There was so much to see, I couldn’t keep up: Cooing, chirping, warbling… coo, coo, coo. Crocodiles! my scribbled notes read.

Elephants! Matriarchal society. Pachyderms!

Giraffes. Troop of baboons.

Twenty-one hippos. Rogers claims related to whales? Whales’ closest cousins? Wow. The sound of their breath. Phhh. Phhh. Phhh.

There’s nothing like coming from a noisy world to a quiet one, I thought. A world where you’re reminded of the natural order of things.

An Okavango resident.

Moremi Reserve

After two days at DumaTau, a short flight over the Okavango’s wandering river and green islands delivered us to Mombo, set on Chief’s Island, smack in the middle of the wildlife-rich Moremi Game Reserve. Eight “tents” on raised platforms, outfitted with canopied beds and copper tubs, overlooked the game-filled floodplain. When it opened as Wilderness Safaris’ first luxury camp in the 1990s, Mombo set a new bar in the design of sustainable safari camps. Since then it’s been reimagined four times and is still considered one of Africa’s most classic tented safari experiences.

Our animal encounters at Mombo were the highlight of the trip. It didn’t hurt that we were riding with Sebonta “Zee” Thekiso, a veteran guide of 21 years whose name means “the boss.”
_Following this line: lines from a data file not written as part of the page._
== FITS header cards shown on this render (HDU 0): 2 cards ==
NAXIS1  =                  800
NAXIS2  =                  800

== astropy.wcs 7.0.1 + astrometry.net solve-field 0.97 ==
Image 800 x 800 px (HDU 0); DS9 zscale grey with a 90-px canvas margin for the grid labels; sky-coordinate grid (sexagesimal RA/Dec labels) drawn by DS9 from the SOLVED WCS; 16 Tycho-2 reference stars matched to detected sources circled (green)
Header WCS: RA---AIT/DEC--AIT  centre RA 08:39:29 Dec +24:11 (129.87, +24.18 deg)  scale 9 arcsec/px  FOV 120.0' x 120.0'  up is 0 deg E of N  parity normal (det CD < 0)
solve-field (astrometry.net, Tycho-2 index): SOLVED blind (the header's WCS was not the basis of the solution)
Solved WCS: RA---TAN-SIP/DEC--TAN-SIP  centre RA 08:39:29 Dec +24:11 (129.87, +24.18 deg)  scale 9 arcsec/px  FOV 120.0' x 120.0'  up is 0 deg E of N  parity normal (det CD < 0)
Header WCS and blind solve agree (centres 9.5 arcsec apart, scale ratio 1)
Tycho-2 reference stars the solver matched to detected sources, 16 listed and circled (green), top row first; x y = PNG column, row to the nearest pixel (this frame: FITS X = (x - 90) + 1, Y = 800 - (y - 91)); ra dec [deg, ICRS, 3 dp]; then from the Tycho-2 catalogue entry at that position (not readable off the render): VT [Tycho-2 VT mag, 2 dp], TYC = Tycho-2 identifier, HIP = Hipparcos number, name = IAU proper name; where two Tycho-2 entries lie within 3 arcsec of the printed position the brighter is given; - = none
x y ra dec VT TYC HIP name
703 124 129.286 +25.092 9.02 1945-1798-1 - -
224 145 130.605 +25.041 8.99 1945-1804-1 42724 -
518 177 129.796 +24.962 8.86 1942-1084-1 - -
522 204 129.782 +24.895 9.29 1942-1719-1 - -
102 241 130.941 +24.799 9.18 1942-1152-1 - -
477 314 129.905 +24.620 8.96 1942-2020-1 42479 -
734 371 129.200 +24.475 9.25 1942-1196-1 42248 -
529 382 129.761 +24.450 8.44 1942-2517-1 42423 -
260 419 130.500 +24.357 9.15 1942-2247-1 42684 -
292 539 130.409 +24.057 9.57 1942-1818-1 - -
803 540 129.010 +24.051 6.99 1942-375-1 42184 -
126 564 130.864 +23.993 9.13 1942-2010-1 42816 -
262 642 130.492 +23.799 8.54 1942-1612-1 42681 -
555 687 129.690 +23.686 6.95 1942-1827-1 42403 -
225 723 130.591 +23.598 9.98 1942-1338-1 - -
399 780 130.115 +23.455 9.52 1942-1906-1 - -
“My father worked in mining and wanted me to have a powerful name,” he explained the first morning as we drove through thick vegetation: shrubs, tall grasses, palms, baobabs, giant vachellia trees (formerly known as acacia). We spent time watching a pride of 11 lions finish off an elephant carcass while dozens of vultures perched overhead in the branches. By 8:45 am, Zee had found a female leopard at the base of a tree guarding a kill.
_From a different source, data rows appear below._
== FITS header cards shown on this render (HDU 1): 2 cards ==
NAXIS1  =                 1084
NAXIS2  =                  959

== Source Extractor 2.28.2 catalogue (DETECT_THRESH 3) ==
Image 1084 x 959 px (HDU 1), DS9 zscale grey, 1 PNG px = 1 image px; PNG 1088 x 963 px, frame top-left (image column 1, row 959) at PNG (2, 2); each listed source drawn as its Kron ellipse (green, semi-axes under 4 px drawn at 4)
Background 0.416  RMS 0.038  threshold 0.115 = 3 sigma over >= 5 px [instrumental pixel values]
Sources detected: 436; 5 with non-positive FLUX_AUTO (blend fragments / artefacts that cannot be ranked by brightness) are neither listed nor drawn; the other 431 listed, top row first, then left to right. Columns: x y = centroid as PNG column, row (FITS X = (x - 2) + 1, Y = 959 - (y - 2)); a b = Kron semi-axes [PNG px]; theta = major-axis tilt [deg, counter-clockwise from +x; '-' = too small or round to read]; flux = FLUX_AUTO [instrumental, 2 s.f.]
“Ah, the leopard. The loner. It is very good to be a loner,” Zee said philosophically. I wanted to ask why, but never did because – wow! – all of a sudden he spotted two baby leopard cubs hidden deep in the scrub. They were so small. Maybe two and a half months, Zee thought, with tiny ears and quizzical eyes. “Look! They still have their curiosity,” he said, as excited as I was.
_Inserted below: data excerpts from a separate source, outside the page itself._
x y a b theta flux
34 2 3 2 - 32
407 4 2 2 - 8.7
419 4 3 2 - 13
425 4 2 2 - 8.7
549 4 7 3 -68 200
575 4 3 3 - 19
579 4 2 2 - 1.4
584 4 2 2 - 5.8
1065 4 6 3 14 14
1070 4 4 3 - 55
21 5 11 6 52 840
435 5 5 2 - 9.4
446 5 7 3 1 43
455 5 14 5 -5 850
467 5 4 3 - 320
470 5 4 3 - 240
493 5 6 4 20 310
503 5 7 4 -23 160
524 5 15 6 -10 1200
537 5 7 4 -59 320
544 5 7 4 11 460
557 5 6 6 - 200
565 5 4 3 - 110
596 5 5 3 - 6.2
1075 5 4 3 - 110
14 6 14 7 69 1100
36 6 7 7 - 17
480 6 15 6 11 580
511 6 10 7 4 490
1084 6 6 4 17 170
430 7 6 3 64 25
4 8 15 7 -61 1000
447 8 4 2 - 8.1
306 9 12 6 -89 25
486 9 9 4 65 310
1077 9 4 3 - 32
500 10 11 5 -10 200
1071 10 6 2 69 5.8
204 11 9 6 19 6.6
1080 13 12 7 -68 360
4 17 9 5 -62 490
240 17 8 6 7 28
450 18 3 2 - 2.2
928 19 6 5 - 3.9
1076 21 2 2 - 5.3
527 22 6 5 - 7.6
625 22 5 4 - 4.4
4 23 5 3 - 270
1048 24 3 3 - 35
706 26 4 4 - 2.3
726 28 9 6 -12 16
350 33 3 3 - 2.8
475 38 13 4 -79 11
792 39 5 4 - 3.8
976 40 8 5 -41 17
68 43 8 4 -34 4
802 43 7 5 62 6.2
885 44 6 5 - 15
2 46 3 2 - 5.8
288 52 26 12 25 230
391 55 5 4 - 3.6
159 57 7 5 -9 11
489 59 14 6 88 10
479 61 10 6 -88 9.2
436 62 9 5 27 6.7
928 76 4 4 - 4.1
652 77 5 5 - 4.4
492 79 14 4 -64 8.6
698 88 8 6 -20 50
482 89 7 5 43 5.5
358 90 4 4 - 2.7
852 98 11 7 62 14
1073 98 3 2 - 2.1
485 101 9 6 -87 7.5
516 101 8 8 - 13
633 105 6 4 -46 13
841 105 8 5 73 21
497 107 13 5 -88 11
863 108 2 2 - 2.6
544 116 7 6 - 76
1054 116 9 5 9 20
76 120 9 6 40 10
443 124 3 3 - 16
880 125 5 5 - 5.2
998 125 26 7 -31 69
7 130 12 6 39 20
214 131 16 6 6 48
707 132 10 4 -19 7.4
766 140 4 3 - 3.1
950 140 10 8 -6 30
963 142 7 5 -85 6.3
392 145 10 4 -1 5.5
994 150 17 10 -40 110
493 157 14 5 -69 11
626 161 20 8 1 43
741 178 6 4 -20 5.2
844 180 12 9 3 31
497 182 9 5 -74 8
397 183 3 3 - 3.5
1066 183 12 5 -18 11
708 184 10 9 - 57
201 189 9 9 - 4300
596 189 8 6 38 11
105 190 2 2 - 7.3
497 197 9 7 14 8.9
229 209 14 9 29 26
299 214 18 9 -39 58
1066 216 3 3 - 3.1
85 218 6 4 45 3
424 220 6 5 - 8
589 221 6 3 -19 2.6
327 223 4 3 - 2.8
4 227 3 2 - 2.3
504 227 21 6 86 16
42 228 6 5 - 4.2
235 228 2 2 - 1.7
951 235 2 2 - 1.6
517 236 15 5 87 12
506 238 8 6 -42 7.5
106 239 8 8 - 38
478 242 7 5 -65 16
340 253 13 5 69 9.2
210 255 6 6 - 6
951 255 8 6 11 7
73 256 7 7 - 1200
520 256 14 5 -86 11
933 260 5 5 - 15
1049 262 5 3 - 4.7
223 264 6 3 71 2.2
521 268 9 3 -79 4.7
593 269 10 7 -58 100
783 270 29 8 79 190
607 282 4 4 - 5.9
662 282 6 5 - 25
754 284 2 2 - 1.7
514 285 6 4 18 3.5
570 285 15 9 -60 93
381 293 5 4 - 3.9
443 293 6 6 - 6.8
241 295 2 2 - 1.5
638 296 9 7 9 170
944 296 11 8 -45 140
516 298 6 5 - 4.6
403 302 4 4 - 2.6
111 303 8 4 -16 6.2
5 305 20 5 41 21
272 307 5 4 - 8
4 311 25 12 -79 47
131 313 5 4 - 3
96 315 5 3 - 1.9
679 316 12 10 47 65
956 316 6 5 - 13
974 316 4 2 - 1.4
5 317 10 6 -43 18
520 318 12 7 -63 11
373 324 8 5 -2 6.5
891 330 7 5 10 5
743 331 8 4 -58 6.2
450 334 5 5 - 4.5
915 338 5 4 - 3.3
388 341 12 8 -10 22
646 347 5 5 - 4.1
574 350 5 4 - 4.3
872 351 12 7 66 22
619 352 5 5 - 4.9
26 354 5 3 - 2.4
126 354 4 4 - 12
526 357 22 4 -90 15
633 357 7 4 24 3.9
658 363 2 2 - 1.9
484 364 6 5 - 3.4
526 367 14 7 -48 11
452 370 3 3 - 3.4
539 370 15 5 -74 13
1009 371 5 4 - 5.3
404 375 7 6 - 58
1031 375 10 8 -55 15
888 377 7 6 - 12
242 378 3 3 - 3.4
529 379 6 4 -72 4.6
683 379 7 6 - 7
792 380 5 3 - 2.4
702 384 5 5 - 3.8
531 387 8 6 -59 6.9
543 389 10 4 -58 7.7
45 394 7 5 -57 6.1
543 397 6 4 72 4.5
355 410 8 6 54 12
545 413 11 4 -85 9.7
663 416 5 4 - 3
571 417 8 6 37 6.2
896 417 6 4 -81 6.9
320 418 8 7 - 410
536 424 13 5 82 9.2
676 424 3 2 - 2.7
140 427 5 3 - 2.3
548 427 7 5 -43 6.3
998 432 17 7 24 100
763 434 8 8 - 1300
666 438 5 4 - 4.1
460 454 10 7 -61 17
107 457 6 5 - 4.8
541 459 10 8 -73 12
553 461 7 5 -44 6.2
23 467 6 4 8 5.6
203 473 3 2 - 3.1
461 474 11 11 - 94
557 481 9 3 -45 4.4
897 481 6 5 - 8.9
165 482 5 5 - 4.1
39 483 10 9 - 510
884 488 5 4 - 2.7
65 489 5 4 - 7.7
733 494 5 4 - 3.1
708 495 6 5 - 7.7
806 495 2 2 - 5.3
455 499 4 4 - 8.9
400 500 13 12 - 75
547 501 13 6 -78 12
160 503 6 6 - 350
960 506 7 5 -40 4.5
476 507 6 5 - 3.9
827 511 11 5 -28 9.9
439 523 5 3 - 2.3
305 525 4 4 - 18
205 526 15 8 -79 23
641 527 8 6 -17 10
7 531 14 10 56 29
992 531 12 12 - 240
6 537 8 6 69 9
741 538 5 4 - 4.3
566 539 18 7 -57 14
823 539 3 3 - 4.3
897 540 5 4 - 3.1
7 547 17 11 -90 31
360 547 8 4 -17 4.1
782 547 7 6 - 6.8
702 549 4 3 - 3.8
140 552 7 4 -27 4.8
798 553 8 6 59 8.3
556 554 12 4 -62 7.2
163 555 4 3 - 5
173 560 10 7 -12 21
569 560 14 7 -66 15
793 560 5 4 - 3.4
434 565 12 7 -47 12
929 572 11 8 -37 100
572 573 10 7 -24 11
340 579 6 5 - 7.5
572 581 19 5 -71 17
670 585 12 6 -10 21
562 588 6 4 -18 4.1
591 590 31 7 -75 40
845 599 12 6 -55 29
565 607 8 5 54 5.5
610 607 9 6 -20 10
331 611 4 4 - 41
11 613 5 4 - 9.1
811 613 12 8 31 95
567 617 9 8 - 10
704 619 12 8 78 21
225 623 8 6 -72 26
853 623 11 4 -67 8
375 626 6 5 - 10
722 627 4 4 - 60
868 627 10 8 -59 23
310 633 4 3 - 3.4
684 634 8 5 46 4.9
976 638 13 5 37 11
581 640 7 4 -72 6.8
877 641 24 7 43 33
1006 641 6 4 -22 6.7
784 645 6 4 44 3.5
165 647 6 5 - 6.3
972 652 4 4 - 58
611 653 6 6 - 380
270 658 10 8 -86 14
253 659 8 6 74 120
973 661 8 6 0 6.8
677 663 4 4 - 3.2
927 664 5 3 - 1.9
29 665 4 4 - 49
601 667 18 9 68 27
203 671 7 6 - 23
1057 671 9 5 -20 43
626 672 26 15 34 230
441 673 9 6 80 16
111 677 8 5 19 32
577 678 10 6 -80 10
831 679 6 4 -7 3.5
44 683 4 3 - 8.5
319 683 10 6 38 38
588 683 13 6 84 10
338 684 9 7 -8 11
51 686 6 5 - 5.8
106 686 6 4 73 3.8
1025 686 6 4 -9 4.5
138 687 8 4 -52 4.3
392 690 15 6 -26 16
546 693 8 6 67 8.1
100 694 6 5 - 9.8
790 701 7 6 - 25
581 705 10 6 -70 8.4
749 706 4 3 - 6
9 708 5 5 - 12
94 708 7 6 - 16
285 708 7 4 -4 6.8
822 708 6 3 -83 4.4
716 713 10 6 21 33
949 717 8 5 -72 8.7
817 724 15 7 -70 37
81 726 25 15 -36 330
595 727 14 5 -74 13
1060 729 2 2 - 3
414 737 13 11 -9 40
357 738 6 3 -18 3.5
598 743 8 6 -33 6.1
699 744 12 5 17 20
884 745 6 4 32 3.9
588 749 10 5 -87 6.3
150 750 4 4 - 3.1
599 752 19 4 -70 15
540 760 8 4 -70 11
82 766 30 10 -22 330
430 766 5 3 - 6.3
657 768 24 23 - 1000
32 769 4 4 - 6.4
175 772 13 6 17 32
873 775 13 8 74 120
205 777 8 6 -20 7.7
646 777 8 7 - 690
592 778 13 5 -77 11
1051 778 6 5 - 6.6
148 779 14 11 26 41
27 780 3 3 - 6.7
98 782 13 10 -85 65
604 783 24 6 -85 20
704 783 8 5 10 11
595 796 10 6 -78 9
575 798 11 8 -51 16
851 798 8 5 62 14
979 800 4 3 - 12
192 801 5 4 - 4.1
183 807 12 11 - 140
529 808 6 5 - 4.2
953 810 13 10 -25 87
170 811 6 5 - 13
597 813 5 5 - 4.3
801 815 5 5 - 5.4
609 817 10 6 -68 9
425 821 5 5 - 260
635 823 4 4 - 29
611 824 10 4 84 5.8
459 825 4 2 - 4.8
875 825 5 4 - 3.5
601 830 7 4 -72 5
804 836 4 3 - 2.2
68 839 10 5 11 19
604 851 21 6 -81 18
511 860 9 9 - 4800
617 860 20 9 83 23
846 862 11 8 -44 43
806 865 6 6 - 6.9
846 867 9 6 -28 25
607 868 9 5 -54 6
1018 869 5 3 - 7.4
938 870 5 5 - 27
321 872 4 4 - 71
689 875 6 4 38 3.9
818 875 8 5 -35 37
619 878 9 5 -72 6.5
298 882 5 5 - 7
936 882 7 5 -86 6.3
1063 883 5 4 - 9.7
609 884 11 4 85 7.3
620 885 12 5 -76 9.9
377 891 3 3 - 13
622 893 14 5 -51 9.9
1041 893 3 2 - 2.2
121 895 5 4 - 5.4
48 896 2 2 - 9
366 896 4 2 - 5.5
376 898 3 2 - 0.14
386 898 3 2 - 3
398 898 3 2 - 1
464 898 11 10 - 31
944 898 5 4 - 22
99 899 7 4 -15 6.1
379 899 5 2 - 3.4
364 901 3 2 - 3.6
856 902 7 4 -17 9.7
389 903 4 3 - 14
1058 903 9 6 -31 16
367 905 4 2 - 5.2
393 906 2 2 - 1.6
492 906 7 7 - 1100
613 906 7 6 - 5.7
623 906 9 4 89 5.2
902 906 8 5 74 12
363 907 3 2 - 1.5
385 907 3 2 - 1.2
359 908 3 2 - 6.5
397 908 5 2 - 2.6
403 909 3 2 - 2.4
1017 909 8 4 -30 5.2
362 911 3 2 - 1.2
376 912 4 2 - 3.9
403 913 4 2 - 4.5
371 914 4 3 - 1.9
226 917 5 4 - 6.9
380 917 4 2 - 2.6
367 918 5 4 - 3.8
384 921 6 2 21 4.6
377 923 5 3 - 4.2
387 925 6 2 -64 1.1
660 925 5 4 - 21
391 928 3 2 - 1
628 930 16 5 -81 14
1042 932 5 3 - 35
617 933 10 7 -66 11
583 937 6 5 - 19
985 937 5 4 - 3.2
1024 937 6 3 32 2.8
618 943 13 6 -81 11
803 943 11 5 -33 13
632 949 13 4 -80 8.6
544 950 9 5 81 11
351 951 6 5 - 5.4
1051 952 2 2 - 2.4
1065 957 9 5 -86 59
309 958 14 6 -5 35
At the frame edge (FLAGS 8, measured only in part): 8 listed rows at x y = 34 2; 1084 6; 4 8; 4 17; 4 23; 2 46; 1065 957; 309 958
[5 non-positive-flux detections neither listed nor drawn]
We held our breath while the mother leopard leaped up, dragged what was left of an impala she’d stashed in a tree to a higher branch – how exhausting! – then, tragically, dropped it to the ground. She dragged it into the bush and went back to nursing one baby while the other hid. She looked utterly content, albeit tired, licking her tiny spotted cub all over, then dozing while it nursed.

At Mombo, Tefho Karyn Ralekgobo with tags bearing the names of rhinos reintroduced into the concession.

Zee, my husband, and I sat quietly and watched the leopards for an hour. There was only one other family at the lodge this early in the reopening. Their vehicle came and went. But I could have stayed with that mother leopard all day, it felt so healing after everything the world had been through. So we sat and watched nature confidently doing what it does. The leopard caring for her tiny cubs; the elephants in the distance, so huge, with room to roam; and all around us a hum, the sounds of herbivores grazing and doves cooing and swirls of snow-white egrets lifting like clouds into the sky.